Exercise requirements
Whenever a line of the listing contains the string "location", return that line.

++++++++++++++++++++

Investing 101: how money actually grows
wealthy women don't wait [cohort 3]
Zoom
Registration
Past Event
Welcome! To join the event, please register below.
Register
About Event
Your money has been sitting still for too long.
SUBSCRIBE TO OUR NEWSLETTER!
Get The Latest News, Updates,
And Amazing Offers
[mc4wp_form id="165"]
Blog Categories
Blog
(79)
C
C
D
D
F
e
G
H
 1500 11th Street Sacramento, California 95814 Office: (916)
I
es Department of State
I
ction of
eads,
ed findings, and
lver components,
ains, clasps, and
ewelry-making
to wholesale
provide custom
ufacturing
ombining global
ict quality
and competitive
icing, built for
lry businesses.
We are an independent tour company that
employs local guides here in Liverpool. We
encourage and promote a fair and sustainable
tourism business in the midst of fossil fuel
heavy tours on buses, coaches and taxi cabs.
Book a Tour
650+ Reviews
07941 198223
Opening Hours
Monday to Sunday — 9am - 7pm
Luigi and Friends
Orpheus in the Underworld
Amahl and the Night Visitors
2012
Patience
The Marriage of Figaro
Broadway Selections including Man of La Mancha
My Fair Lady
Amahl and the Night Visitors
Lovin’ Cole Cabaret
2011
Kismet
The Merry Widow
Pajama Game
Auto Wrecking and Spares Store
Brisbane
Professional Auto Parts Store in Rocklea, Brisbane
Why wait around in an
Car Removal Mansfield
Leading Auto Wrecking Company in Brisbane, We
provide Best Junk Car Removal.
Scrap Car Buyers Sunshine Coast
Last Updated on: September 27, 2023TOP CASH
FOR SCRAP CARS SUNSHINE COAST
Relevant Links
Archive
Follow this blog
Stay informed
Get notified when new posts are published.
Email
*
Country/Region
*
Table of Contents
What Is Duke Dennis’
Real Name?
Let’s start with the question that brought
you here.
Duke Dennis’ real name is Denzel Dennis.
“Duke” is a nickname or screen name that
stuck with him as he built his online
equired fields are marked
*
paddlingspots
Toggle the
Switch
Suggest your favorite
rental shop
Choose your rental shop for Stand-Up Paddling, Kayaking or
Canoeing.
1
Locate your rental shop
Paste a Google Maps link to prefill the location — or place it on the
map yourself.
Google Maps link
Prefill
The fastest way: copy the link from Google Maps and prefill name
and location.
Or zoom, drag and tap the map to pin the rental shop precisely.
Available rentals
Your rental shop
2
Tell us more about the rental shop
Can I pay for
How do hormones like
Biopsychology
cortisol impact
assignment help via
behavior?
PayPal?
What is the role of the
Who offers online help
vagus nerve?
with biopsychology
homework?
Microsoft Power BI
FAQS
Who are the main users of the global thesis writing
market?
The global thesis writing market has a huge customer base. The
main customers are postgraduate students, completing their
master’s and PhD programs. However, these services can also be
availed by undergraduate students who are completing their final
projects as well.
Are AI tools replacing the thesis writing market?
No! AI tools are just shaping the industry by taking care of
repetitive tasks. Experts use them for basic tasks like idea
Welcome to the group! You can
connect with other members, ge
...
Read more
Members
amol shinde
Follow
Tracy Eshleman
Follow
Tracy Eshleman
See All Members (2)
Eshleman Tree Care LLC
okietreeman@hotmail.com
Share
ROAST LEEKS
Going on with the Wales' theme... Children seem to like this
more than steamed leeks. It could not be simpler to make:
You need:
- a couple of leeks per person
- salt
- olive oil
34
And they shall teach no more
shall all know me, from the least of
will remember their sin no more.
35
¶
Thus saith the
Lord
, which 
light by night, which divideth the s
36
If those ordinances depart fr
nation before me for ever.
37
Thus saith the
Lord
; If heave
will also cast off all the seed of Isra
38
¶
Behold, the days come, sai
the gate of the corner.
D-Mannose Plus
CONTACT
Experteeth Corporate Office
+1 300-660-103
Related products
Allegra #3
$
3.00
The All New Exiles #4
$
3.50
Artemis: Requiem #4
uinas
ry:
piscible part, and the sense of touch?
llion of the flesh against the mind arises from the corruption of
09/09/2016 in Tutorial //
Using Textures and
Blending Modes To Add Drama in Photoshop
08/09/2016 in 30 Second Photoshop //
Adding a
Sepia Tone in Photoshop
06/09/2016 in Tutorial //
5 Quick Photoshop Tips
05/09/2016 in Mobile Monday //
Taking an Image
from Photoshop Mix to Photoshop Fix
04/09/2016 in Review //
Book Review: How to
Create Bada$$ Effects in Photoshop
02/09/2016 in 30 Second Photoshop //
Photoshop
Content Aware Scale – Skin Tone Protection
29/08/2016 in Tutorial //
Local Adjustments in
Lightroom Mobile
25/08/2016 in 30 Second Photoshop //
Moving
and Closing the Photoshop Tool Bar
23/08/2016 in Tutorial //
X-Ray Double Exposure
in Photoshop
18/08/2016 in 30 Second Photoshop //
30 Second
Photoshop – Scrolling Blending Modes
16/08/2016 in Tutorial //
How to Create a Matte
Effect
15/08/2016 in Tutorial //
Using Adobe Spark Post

++++++++++++++++++++

Answer for this exercise
Paste a Google Maps link to prefill the location — or place it on the
and location.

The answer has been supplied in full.